As Temperatures Go Up in Virginia, So Does Road Rage

A recent national television report asserted that road-rage incidents are becoming more common and more deadly, with the latest incident taking place in Pennsylvania, in which a man is alleged to have shot and killed a teenage girl during a traffic merge. Click to watch level-headed advice from your Independent Program Attorney about what to do—and what not to do—in these situations.

Transcript:

Hi, my name is Ed Riley, and I’m a U.S. Law Shield independent program attorney for Virginia.
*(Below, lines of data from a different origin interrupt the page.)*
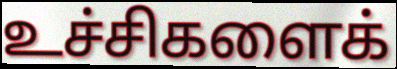
உச்சிகளைக்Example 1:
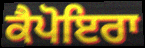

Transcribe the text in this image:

ਕੈਪੋਇਰਾ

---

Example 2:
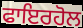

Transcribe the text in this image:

ਫਾਇਰਹੋਲ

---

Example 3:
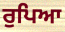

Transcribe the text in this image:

ਰੁਪਿਆ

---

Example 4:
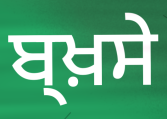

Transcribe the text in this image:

ਬ੍ਖ਼ਸੇ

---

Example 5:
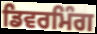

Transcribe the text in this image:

ਡਿਵਰਮਿੰਗ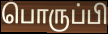
பொருப்பி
Members will often ask us how to deal with a road-rage situation. In Virginia, what is referenced as road rage is called aggressive driving in the Statute under VA 46.2–868.1. And the specific point of that is behavior that harasses, intimidates, or someway injures another driver.
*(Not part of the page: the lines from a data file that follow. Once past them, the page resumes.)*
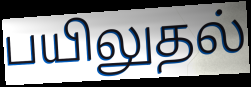
பயிலுதல்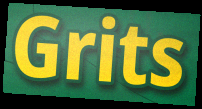
Grits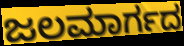
ಜಲಮಾರ್ಗದ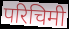
परिचिमी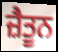
ਜ਼ੈਤੂਨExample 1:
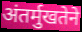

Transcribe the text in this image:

अंतर्मुखतेने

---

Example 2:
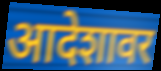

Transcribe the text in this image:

आदेशावर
If you find yourself a victim of an aggressive driver or road-rage situation, our primary advice is to not engage! To find a safe way to get yourself out of that situation.

If you can’t disengage, or the driver that’s exhibiting the road-rage or aggressive driving behaviors will not leave you alone, then it may be necessary for you to make a call to the police through 9-1-1 or a nonemergency number.
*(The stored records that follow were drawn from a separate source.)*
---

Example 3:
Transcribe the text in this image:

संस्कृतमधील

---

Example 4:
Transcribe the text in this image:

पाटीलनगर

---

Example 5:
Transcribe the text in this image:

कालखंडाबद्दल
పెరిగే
Firearm owners will often ask us, in this type of situation, ‘Can I use my gun to scare the individual off that’s exhibiting the road rage or aggressive driving behavior?’ And the short answer is no. No, you can’t. Because that would be brandishing a firearm.

To use a firearm in Virginia, to defend yourself, you have to be in fear of imminent bodily injury or death, so it has to be harm to yourself at that point. Typically, a road-rage or aggressive driving situation, is not going to have enough intimidation or fear to warrant serious bodily injury or death.

We discuss the use of your firearm in justifiable or excusable self-defense in more detail in other U.S. Law Shield videos and in our recently published book “Virginia Gun Law Armed and Educated.”

One comment on “As Temperatures Go Up in Virginia, So Does Road Rage

  • Ted Karch says:

    I ride a motorcycle and was involved in a Road Rage incident. The driver of the car repeatedly tried to run me off the road. Wouldn’t that qualify as “being in fear for my life”? Instead I had to evade him at extreme speeds and put my sell in danger from riding too fast.